Return every line below exactly, without dropping any.

○ ○ ○ ○ ○ ○ ○

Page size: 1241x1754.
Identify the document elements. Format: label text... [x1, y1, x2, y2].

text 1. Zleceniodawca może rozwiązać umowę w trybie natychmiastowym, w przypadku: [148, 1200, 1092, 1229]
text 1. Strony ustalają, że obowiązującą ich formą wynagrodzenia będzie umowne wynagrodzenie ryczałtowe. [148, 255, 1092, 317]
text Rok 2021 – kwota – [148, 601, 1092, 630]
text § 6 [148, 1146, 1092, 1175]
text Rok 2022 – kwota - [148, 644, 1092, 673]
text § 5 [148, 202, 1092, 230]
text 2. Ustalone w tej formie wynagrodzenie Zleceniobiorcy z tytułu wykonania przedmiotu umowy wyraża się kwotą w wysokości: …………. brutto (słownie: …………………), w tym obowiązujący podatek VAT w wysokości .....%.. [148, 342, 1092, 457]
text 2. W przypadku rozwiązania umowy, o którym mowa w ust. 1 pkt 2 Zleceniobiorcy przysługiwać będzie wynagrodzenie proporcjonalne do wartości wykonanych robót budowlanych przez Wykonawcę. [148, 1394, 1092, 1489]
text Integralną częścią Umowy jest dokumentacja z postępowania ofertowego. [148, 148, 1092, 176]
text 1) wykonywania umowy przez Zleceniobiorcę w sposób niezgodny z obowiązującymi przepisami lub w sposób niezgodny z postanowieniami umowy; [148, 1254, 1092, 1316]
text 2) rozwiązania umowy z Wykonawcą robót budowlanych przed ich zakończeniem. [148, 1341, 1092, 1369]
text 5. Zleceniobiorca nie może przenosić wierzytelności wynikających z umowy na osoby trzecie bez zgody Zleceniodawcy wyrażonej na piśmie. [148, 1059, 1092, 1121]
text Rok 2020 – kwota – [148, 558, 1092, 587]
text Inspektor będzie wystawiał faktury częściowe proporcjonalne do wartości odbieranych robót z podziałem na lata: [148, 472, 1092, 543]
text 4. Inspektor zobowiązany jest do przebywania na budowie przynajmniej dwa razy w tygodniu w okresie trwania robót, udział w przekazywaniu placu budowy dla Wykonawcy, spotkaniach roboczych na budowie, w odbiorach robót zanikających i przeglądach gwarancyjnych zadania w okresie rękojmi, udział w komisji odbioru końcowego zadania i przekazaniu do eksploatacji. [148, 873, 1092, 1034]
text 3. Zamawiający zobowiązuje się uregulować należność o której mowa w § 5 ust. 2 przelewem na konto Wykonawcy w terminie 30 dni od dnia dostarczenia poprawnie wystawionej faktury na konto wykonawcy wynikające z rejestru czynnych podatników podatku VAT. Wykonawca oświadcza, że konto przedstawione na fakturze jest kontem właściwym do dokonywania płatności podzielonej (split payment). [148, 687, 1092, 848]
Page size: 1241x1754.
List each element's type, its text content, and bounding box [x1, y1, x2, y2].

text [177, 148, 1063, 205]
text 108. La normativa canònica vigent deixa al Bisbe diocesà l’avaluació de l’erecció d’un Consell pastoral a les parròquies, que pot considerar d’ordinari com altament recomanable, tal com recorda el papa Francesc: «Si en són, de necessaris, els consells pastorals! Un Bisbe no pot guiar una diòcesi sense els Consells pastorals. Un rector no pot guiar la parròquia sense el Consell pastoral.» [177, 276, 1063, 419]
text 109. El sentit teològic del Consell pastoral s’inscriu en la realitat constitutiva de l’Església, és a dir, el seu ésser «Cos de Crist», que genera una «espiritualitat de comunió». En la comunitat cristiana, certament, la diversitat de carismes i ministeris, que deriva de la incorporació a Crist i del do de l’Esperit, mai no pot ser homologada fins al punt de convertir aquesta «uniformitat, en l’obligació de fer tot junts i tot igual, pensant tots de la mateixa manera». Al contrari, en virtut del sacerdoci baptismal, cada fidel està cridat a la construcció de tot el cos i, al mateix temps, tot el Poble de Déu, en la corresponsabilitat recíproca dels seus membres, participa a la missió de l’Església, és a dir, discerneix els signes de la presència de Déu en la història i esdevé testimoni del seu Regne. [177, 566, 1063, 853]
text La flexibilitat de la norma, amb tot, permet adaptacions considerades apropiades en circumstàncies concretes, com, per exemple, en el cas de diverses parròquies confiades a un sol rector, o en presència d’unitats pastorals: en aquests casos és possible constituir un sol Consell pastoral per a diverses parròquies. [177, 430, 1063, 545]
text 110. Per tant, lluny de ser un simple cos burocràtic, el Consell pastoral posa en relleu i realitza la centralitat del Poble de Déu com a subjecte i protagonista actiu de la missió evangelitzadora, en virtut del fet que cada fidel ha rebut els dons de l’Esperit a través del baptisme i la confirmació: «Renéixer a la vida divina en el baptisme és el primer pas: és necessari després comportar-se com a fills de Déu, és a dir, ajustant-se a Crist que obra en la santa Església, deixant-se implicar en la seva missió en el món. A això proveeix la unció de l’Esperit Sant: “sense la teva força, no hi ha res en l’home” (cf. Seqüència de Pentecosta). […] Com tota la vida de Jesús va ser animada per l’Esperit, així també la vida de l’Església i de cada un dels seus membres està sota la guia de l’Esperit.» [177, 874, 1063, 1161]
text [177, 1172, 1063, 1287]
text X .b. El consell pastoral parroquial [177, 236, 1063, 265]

○ ○ ○ ○ ○ ○ ○

◆ **Answer to this exercise**:
Page size: 1241x1754.
Identify the document elements. Format: label text... [x1, y1, x2, y2].

text 1. Zleceniodawca może rozwiązać umowę w trybie natychmiastowym, w przypadku: [148, 1200, 1092, 1229]
text 1. Strony ustalają, że obowiązującą ich formą wynagrodzenia będzie umowne wynagrodzenie ryczałtowe. [148, 255, 1092, 317]
text Rok 2021 – kwota – [148, 601, 1092, 630]
text § 6 [148, 1146, 1092, 1175]
text Rok 2022 – kwota - [148, 644, 1092, 673]
text § 5 [148, 202, 1092, 230]
text 2. Ustalone w tej formie wynagrodzenie Zleceniobiorcy z tytułu wykonania przedmiotu umowy wyraża się kwotą w wysokości: …………. brutto (słownie: …………………), w tym obowiązujący podatek VAT w wysokości .....%.. [148, 342, 1092, 457]
text 2. W przypadku rozwiązania umowy, o którym mowa w ust. 1 pkt 2 Zleceniobiorcy przysługiwać będzie wynagrodzenie proporcjonalne do wartości wykonanych robót budowlanych przez Wykonawcę. [148, 1394, 1092, 1489]
text Integralną częścią Umowy jest dokumentacja z postępowania ofertowego. [148, 148, 1092, 176]
text 1) wykonywania umowy przez Zleceniobiorcę w sposób niezgodny z obowiązującymi przepisami lub w sposób niezgodny z postanowieniami umowy; [148, 1254, 1092, 1316]
text 2) rozwiązania umowy z Wykonawcą robót budowlanych przed ich zakończeniem. [148, 1341, 1092, 1369]
text 5. Zleceniobiorca nie może przenosić wierzytelności wynikających z umowy na osoby trzecie bez zgody Zleceniodawcy wyrażonej na piśmie. [148, 1059, 1092, 1121]
text Rok 2020 – kwota – [148, 558, 1092, 587]
text Inspektor będzie wystawiał faktury częściowe proporcjonalne do wartości odbieranych robót z podziałem na lata: [148, 472, 1092, 543]
text 4. Inspektor zobowiązany jest do przebywania na budowie przynajmniej dwa razy w tygodniu w okresie trwania robót, udział w przekazywaniu placu budowy dla Wykonawcy, spotkaniach roboczych na budowie, w odbiorach robót zanikających i przeglądach gwarancyjnych zadania w okresie rękojmi, udział w komisji odbioru końcowego zadania i przekazaniu do eksploatacji. [148, 873, 1092, 1034]
text 3. Zamawiający zobowiązuje się uregulować należność o której mowa w § 5 ust. 2 przelewem na konto Wykonawcy w terminie 30 dni od dnia dostarczenia poprawnie wystawionej faktury na konto wykonawcy wynikające z rejestru czynnych podatników podatku VAT. Wykonawca oświadcza, że konto przedstawione na fakturze jest kontem właściwym do dokonywania płatności podzielonej (split payment). [148, 687, 1092, 848]
Page size: 1241x1754.
List each element's type, its text content, and bounding box [x1, y1, x2, y2].

text [177, 148, 1063, 205]
text 108. La normativa canònica vigent deixa al Bisbe diocesà l’avaluació de l’erecció d’un Consell pastoral a les parròquies, que pot considerar d’ordinari com altament recomanable, tal com recorda el papa Francesc: «Si en són, de necessaris, els consells pastorals! Un Bisbe no pot guiar una diòcesi sense els Consells pastorals. Un rector no pot guiar la parròquia sense el Consell pastoral.» [177, 276, 1063, 419]
text 109. El sentit teològic del Consell pastoral s’inscriu en la realitat constitutiva de l’Església, és a dir, el seu ésser «Cos de Crist», que genera una «espiritualitat de comunió». En la comunitat cristiana, certament, la diversitat de carismes i ministeris, que deriva de la incorporació a Crist i del do de l’Esperit, mai no pot ser homologada fins al punt de convertir aquesta «uniformitat, en l’obligació de fer tot junts i tot igual, pensant tots de la mateixa manera». Al contrari, en virtut del sacerdoci baptismal, cada fidel està cridat a la construcció de tot el cos i, al mateix temps, tot el Poble de Déu, en la corresponsabilitat recíproca dels seus membres, participa a la missió de l’Església, és a dir, discerneix els signes de la presència de Déu en la història i esdevé testimoni del seu Regne. [177, 566, 1063, 853]
text La flexibilitat de la norma, amb tot, permet adaptacions considerades apropiades en circumstàncies concretes, com, per exemple, en el cas de diverses parròquies confiades a un sol rector, o en presència d’unitats pastorals: en aquests casos és possible constituir un sol Consell pastoral per a diverses parròquies. [177, 430, 1063, 545]
text 110. Per tant, lluny de ser un simple cos burocràtic, el Consell pastoral posa en relleu i realitza la centralitat del Poble de Déu com a subjecte i protagonista actiu de la missió evangelitzadora, en virtut del fet que cada fidel ha rebut els dons de l’Esperit a través del baptisme i la confirmació: «Renéixer a la vida divina en el baptisme és el primer pas: és necessari després comportar-se com a fills de Déu, és a dir, ajustant-se a Crist que obra en la santa Església, deixant-se implicar en la seva missió en el món. A això proveeix la unció de l’Esperit Sant: “sense la teva força, no hi ha res en l’home” (cf. Seqüència de Pentecosta). […] Com tota la vida de Jesús va ser animada per l’Esperit, així també la vida de l’Església i de cada un dels seus membres està sota la guia de l’Esperit.» [177, 874, 1063, 1161]
text [177, 1172, 1063, 1287]
text X .b. El consell pastoral parroquial [177, 236, 1063, 265]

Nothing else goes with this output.